▶ DATA RECORDS
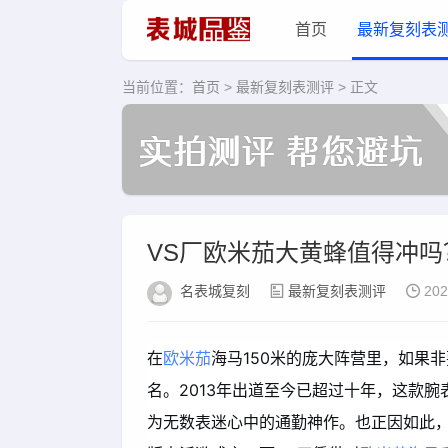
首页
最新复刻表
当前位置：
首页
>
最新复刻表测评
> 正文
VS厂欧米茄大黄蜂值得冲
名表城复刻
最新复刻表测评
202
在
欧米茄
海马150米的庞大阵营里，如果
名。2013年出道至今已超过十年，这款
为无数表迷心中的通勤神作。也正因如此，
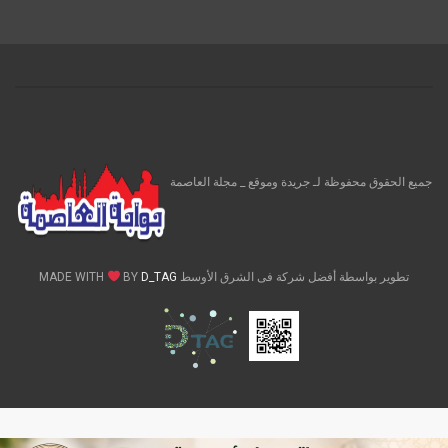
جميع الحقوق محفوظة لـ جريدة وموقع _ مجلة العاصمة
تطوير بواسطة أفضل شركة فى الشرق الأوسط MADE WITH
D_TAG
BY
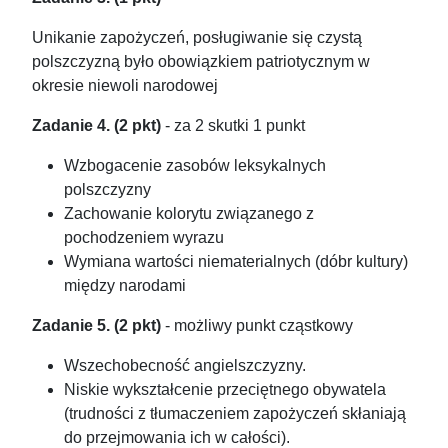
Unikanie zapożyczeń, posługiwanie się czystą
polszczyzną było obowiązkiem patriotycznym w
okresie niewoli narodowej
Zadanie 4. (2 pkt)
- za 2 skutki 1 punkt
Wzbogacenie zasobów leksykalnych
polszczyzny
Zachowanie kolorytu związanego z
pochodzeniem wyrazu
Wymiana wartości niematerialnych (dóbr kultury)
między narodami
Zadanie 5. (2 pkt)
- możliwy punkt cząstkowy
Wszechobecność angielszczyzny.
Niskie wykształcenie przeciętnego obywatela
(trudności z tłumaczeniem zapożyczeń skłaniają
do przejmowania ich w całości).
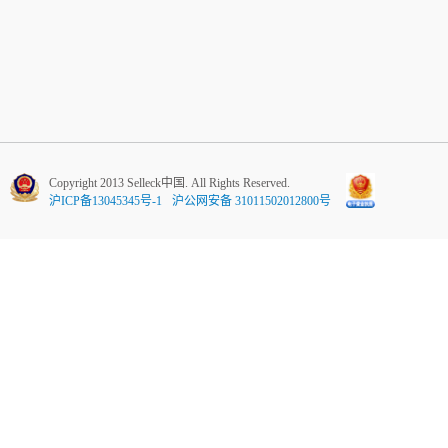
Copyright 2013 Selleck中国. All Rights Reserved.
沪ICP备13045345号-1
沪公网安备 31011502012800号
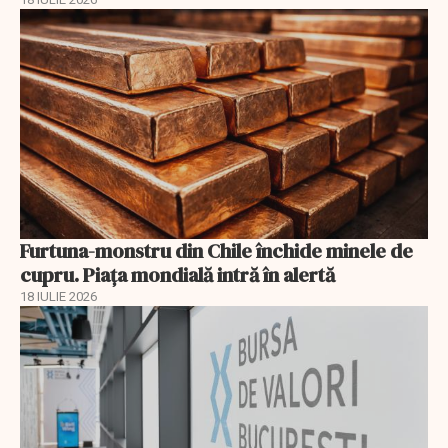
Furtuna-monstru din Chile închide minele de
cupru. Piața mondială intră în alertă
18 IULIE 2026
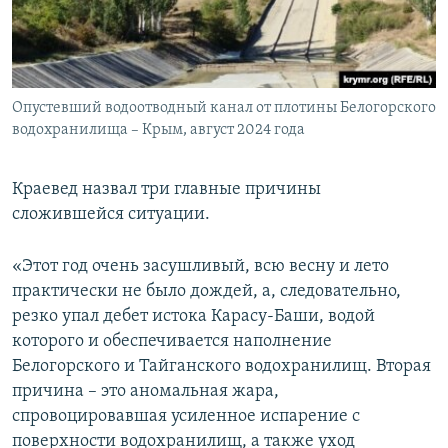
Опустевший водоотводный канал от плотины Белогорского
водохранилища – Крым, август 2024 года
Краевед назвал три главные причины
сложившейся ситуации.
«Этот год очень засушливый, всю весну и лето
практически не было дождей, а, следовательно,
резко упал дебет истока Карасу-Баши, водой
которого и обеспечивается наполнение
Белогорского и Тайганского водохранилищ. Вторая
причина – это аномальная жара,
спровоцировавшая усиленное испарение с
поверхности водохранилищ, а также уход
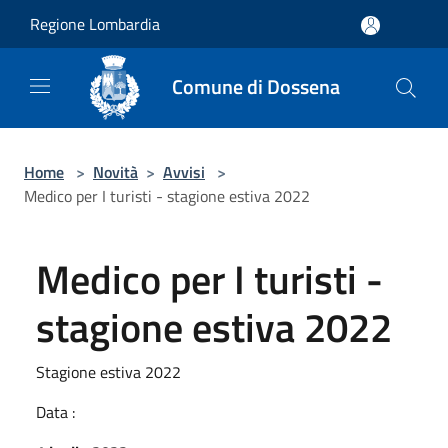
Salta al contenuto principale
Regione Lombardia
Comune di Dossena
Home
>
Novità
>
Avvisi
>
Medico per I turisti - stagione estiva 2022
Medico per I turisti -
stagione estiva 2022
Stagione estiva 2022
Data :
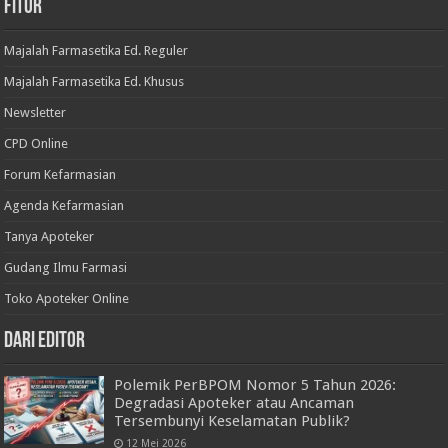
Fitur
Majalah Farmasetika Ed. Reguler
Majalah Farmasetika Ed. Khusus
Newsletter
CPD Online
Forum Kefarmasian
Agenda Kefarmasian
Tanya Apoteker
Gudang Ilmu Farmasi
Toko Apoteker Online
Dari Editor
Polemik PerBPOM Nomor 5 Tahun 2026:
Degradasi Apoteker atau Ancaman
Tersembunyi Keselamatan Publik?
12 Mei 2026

▶ WHAT YOU WILL DO
From the records above, copy only the lines running from the line holding "جميع الحقوق محفوظة" through the line holding "沪公网安备 31011502012800号", with no pictures.

▶ ANSWER BOX
جميع الحقوق محفوظة لـ جريدة وموقع _ مجلة العاصمة
تطوير بواسطة أفضل شركة فى الشرق الأوسط MADE WITH
D_TAG
BY
Unikanie zapożyczeń, posługiwanie się czystą
polszczyzną było obowiązkiem patriotycznym w
okresie niewoli narodowej
Zadanie 4. (2 pkt)
- za 2 skutki 1 punkt
Wzbogacenie zasobów leksykalnych
polszczyzny
Zachowanie kolorytu związanego z
pochodzeniem wyrazu
Wymiana wartości niematerialnych (dóbr kultury)
między narodami
Zadanie 5. (2 pkt)
- możliwy punkt cząstkowy
Wszechobecność angielszczyzny.
Niskie wykształcenie przeciętnego obywatela
(trudności z tłumaczeniem zapożyczeń skłaniają
do przejmowania ich w całości).
Copyright 2013 Selleck中国. All Rights Reserved.
沪ICP备13045345号-1
沪公网安备 31011502012800号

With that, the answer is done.